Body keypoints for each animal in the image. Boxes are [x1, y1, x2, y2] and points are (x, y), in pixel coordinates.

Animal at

...

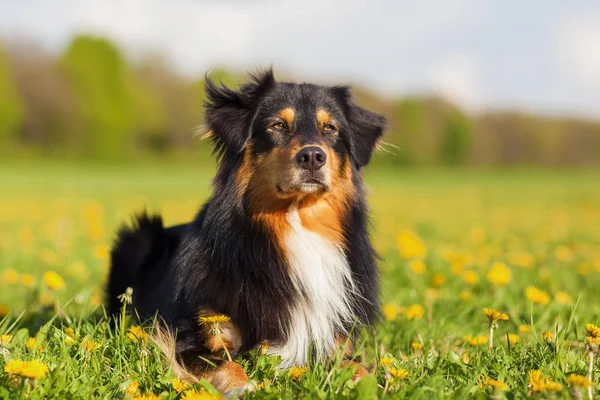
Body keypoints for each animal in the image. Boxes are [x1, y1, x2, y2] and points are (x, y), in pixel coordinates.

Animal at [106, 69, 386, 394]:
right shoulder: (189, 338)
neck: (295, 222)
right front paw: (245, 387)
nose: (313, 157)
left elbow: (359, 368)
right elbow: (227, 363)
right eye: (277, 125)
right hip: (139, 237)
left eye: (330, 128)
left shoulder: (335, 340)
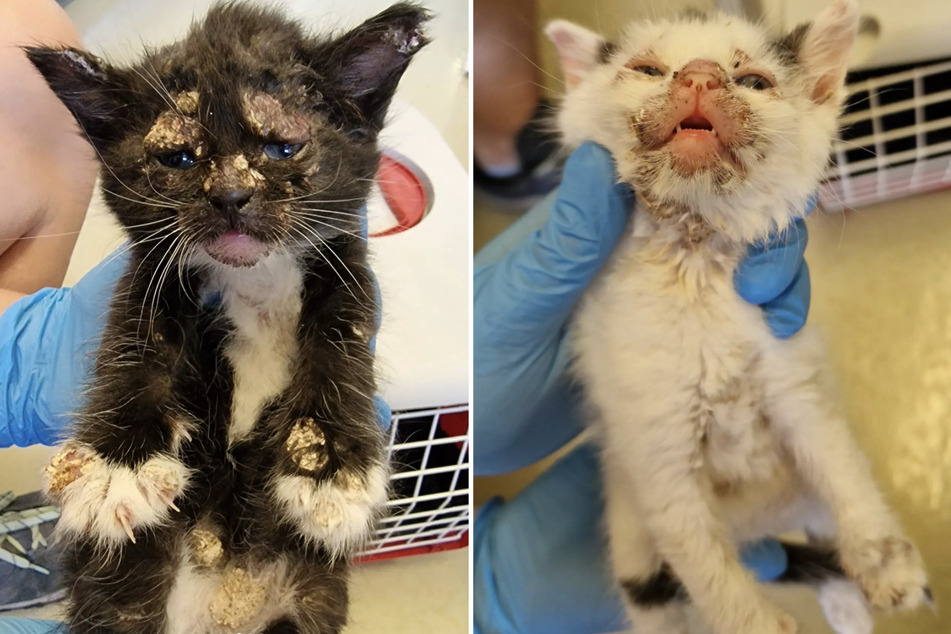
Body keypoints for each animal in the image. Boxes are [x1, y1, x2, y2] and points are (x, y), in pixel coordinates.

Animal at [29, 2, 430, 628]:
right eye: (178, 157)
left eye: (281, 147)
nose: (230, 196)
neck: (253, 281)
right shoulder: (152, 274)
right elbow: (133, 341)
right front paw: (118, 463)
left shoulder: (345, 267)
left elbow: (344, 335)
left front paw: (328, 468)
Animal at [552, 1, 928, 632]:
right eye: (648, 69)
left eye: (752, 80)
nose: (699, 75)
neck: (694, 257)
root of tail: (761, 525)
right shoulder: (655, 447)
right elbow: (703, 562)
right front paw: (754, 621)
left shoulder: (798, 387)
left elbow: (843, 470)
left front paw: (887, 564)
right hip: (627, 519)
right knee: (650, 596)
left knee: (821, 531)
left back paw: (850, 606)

PROBLEM DETAILS: Using the material above, copy every line in which the string "front" occurs.

RESPONSE AREA:
right front paw: (245, 387)
right front paw: (118, 463)
left front paw: (328, 468)
right front paw: (754, 621)
left front paw: (887, 564)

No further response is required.